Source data
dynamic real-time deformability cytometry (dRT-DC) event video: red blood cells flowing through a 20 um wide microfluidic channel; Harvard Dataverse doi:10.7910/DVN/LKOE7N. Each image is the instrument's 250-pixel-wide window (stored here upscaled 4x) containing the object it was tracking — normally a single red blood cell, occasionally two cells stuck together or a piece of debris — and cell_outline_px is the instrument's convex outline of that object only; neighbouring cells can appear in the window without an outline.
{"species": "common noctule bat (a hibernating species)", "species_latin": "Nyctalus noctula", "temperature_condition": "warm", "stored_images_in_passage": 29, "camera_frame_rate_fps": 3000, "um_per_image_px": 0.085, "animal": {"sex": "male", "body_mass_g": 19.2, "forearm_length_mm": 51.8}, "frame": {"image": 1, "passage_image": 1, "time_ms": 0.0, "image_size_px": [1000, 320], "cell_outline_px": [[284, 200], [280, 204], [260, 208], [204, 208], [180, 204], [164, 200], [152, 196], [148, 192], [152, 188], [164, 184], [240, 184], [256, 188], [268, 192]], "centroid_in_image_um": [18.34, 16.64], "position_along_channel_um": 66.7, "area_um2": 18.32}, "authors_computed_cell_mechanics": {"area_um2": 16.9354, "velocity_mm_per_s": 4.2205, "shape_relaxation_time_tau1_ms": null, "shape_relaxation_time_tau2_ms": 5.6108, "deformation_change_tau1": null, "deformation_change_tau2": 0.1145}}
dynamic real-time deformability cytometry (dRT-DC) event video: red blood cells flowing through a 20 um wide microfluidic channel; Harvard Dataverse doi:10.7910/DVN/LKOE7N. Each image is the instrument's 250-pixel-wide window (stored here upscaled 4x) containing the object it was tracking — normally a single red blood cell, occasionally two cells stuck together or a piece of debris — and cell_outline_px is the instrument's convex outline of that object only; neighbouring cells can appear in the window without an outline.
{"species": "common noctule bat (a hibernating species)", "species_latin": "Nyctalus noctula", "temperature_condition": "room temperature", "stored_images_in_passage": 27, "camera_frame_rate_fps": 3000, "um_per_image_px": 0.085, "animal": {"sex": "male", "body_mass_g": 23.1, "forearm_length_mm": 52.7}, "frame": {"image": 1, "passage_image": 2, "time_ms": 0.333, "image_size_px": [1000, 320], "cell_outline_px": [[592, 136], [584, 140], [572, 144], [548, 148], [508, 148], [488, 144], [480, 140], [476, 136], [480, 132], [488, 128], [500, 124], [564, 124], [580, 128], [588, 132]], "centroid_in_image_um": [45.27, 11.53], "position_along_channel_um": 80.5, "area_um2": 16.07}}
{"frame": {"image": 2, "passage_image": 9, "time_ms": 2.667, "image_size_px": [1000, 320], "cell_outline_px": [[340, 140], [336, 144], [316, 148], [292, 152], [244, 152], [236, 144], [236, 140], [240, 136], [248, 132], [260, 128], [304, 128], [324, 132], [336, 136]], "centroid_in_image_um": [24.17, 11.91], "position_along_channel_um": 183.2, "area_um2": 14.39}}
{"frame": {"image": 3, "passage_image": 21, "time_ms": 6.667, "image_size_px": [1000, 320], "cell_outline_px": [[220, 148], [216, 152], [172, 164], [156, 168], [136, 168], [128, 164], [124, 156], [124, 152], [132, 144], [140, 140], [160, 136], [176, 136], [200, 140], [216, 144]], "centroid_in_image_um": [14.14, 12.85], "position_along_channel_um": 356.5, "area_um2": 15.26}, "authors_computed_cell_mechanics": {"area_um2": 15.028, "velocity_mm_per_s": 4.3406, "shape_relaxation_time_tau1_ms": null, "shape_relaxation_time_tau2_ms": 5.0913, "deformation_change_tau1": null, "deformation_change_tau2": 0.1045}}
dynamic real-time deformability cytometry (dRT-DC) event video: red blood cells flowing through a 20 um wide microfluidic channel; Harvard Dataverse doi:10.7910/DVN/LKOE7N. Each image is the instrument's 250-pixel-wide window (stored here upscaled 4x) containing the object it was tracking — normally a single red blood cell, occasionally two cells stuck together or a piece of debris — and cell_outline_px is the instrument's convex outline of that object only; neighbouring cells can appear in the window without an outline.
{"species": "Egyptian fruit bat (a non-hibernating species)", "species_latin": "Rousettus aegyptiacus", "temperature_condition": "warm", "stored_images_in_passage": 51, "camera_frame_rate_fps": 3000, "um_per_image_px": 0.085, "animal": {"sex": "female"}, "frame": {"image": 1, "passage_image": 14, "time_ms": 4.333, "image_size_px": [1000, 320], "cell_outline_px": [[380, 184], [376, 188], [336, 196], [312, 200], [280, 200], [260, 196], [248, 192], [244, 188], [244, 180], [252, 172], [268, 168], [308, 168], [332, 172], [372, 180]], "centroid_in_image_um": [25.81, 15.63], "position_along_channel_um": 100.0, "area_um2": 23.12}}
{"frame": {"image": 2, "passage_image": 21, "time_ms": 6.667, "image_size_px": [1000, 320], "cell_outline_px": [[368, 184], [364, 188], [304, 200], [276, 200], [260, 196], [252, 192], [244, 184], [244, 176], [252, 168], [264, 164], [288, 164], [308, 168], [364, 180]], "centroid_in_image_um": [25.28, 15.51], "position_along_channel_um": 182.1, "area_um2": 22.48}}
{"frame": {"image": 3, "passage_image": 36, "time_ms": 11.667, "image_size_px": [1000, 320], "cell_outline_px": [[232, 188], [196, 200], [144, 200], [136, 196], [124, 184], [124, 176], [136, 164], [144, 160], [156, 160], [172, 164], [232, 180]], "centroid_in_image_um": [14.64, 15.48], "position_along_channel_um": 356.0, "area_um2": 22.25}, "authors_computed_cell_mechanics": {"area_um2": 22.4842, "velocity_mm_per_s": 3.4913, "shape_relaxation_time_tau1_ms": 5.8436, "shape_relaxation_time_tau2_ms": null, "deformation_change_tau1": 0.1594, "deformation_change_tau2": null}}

» **WHAT YOU WILL DO**
Each record above should be repeated exactly as it appears.

» **ANSWER IN FULL**
dynamic real-time deformability cytometry (dRT-DC) event video: red blood cells flowing through a 20 um wide microfluidic channel; Harvard Dataverse doi:10.7910/DVN/LKOE7N. Each image is the instrument's 250-pixel-wide window (stored here upscaled 4x) containing the object it was tracking — normally a single red blood cell, occasionally two cells stuck together or a piece of debris — and cell_outline_px is the instrument's convex outline of that object only; neighbouring cells can appear in the window without an outline.
{"species": "common noctule bat (a hibernating species)", "species_latin": "Nyctalus noctula", "temperature_condition": "warm", "stored_images_in_passage": 29, "camera_frame_rate_fps": 3000, "um_per_image_px": 0.085, "animal": {"sex": "male", "body_mass_g": 19.2, "forearm_length_mm": 51.8}, "frame": {"image": 1, "passage_image": 1, "time_ms": 0.0, "image_size_px": [1000, 320], "cell_outline_px": [[284, 200], [280, 204], [260, 208], [204, 208], [180, 204], [164, 200], [152, 196], [148, 192], [152, 188], [164, 184], [240, 184], [256, 188], [268, 192]], "centroid_in_image_um": [18.34, 16.64], "position_along_channel_um": 66.7, "area_um2": 18.32}, "authors_computed_cell_mechanics": {"area_um2": 16.9354, "velocity_mm_per_s": 4.2205, "shape_relaxation_time_tau1_ms": null, "shape_relaxation_time_tau2_ms": 5.6108, "deformation_change_tau1": null, "deformation_change_tau2": 0.1145}}
dynamic real-time deformability cytometry (dRT-DC) event video: red blood cells flowing through a 20 um wide microfluidic channel; Harvard Dataverse doi:10.7910/DVN/LKOE7N. Each image is the instrument's 250-pixel-wide window (stored here upscaled 4x) containing the object it was tracking — normally a single red blood cell, occasionally two cells stuck together or a piece of debris — and cell_outline_px is the instrument's convex outline of that object only; neighbouring cells can appear in the window without an outline.
{"species": "common noctule bat (a hibernating species)", "species_latin": "Nyctalus noctula", "temperature_condition": "room temperature", "stored_images_in_passage": 27, "camera_frame_rate_fps": 3000, "um_per_image_px": 0.085, "animal": {"sex": "male", "body_mass_g": 23.1, "forearm_length_mm": 52.7}, "frame": {"image": 1, "passage_image": 2, "time_ms": 0.333, "image_size_px": [1000, 320], "cell_outline_px": [[592, 136], [584, 140], [572, 144], [548, 148], [508, 148], [488, 144], [480, 140], [476, 136], [480, 132], [488, 128], [500, 124], [564, 124], [580, 128], [588, 132]], "centroid_in_image_um": [45.27, 11.53], "position_along_channel_um": 80.5, "area_um2": 16.07}}
{"frame": {"image": 2, "passage_image": 9, "time_ms": 2.667, "image_size_px": [1000, 320], "cell_outline_px": [[340, 140], [336, 144], [316, 148], [292, 152], [244, 152], [236, 144], [236, 140], [240, 136], [248, 132], [260, 128], [304, 128], [324, 132], [336, 136]], "centroid_in_image_um": [24.17, 11.91], "position_along_channel_um": 183.2, "area_um2": 14.39}}
{"frame": {"image": 3, "passage_image": 21, "time_ms": 6.667, "image_size_px": [1000, 320], "cell_outline_px": [[220, 148], [216, 152], [172, 164], [156, 168], [136, 168], [128, 164], [124, 156], [124, 152], [132, 144], [140, 140], [160, 136], [176, 136], [200, 140], [216, 144]], "centroid_in_image_um": [14.14, 12.85], "position_along_channel_um": 356.5, "area_um2": 15.26}, "authors_computed_cell_mechanics": {"area_um2": 15.028, "velocity_mm_per_s": 4.3406, "shape_relaxation_time_tau1_ms": null, "shape_relaxation_time_tau2_ms": 5.0913, "deformation_change_tau1": null, "deformation_change_tau2": 0.1045}}
dynamic real-time deformability cytometry (dRT-DC) event video: red blood cells flowing through a 20 um wide microfluidic channel; Harvard Dataverse doi:10.7910/DVN/LKOE7N. Each image is the instrument's 250-pixel-wide window (stored here upscaled 4x) containing the object it was tracking — normally a single red blood cell, occasionally two cells stuck together or a piece of debris — and cell_outline_px is the instrument's convex outline of that object only; neighbouring cells can appear in the window without an outline.
{"species": "Egyptian fruit bat (a non-hibernating species)", "species_latin": "Rousettus aegyptiacus", "temperature_condition": "warm", "stored_images_in_passage": 51, "camera_frame_rate_fps": 3000, "um_per_image_px": 0.085, "animal": {"sex": "female"}, "frame": {"image": 1, "passage_image": 14, "time_ms": 4.333, "image_size_px": [1000, 320], "cell_outline_px": [[380, 184], [376, 188], [336, 196], [312, 200], [280, 200], [260, 196], [248, 192], [244, 188], [244, 180], [252, 172], [268, 168], [308, 168], [332, 172], [372, 180]], "centroid_in_image_um": [25.81, 15.63], "position_along_channel_um": 100.0, "area_um2": 23.12}}
{"frame": {"image": 2, "passage_image": 21, "time_ms": 6.667, "image_size_px": [1000, 320], "cell_outline_px": [[368, 184], [364, 188], [304, 200], [276, 200], [260, 196], [252, 192], [244, 184], [244, 176], [252, 168], [264, 164], [288, 164], [308, 168], [364, 180]], "centroid_in_image_um": [25.28, 15.51], "position_along_channel_um": 182.1, "area_um2": 22.48}}
{"frame": {"image": 3, "passage_image": 36, "time_ms": 11.667, "image_size_px": [1000, 320], "cell_outline_px": [[232, 188], [196, 200], [144, 200], [136, 196], [124, 184], [124, 176], [136, 164], [144, 160], [156, 160], [172, 164], [232, 180]], "centroid_in_image_um": [14.64, 15.48], "position_along_channel_um": 356.0, "area_um2": 22.25}, "authors_computed_cell_mechanics": {"area_um2": 22.4842, "velocity_mm_per_s": 3.4913, "shape_relaxation_time_tau1_ms": 5.8436, "shape_relaxation_time_tau2_ms": null, "deformation_change_tau1": 0.1594, "deformation_change_tau2": null}}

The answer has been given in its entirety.